书面练习 A:
根据原文摘录回答下列问题：
(i) 创建摄像头实例时设定的宽度和高度各是多少？
(ii) dataset文件夹中计划设置的五个子文件夹分别叫什么？
(iii) button_layout 为按键设定的宽度和高度各是多少？
书面练习 B: 请从原文摘录中摘抄一段，从“运行完上面的代码块后，就可以”起，到“os.makedirs(stop_dir)”为止并包括这几个字，原样照录。

In [None]:
import traitlets
import ipywidgets.widgets as widgets
from IPython.display import display
from jetbot import Camera, bgr8_to_jpeg

camera = Camera.instance(width=224, height=224)

image = widgets.Image(format='jpeg', width=224, height=224)  # this width and height doesn't necessarily have to match the camera

camera_link = traitlets.dlink((camera, 'value'), (image, 'value'), transform=bgr8_to_jpeg)

display(image)

运行完上面的代码块后，就可以实时的看到摄像头拍摄到的画面。接下来在第二个代码块中我们希望创建一个建立一个叫dataset的文件夹，里面有五个子文件夹，分别是 stop、left、right、forward、backward，用于分类放置每类手势的图片。

In [None]:
import os

stop_dir = 'dataset/stop'

# we have this "try/except" statement because these next functions can throw an error if the directories exist already
try:
    os.makedirs(stop_dir)
except FileExistsError:
    print('Directories not created becasue they already exist')

为了采集数据方便，我们需要创建5个按键和对应的文本框

In [None]:
button_layout = widgets.Layout(width='128px', height='64px')
stop_button = widgets.Button(description='add stop', button_style='success', layout=button_layout)

所给数据:

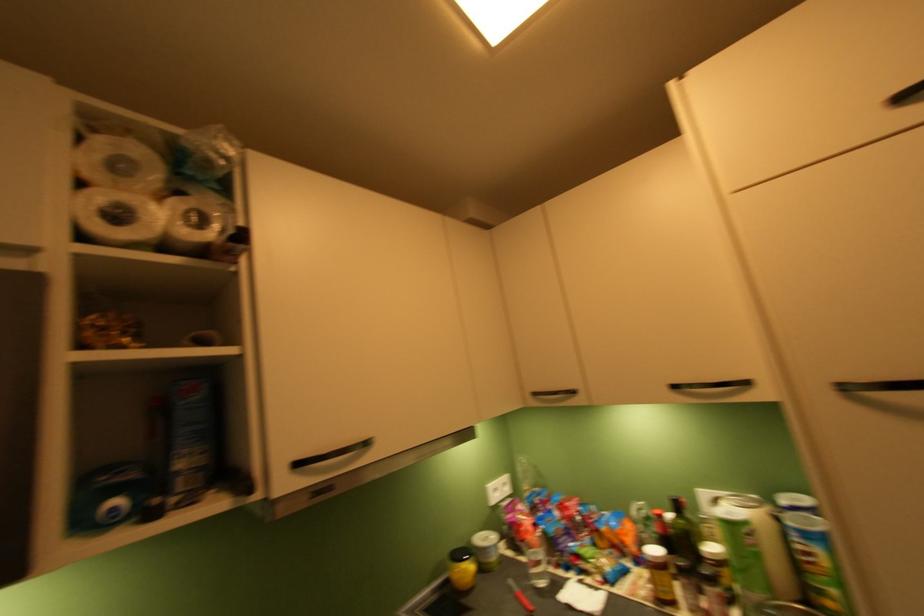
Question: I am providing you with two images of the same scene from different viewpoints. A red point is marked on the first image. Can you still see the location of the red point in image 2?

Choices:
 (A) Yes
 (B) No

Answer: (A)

---

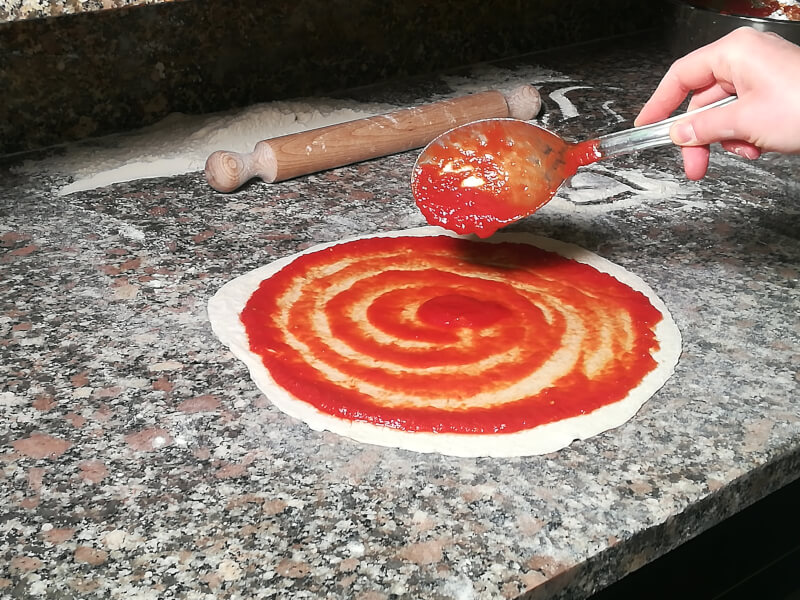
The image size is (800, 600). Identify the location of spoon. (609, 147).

练习答案 A:
(i) 宽度为224，高度为224。
(ii) stop、left、right、forward、backward。
(iii) 宽度为128px，高度为64px。

练习答案 B:
运行完上面的代码块后，就可以实时的看到摄像头拍摄到的画面。接下来在第二个代码块中我们希望创建一个建立一个叫dataset的文件夹，里面有五个子文件夹，分别是 stop、left、right、forward、backward，用于分类放置每类手势的图片。

In [None]:
import os

stop_dir = 'dataset/stop'

# we have this "try/except" statement because these next functions can throw an error if the directories exist already
try:
    os.makedirs(stop_dir)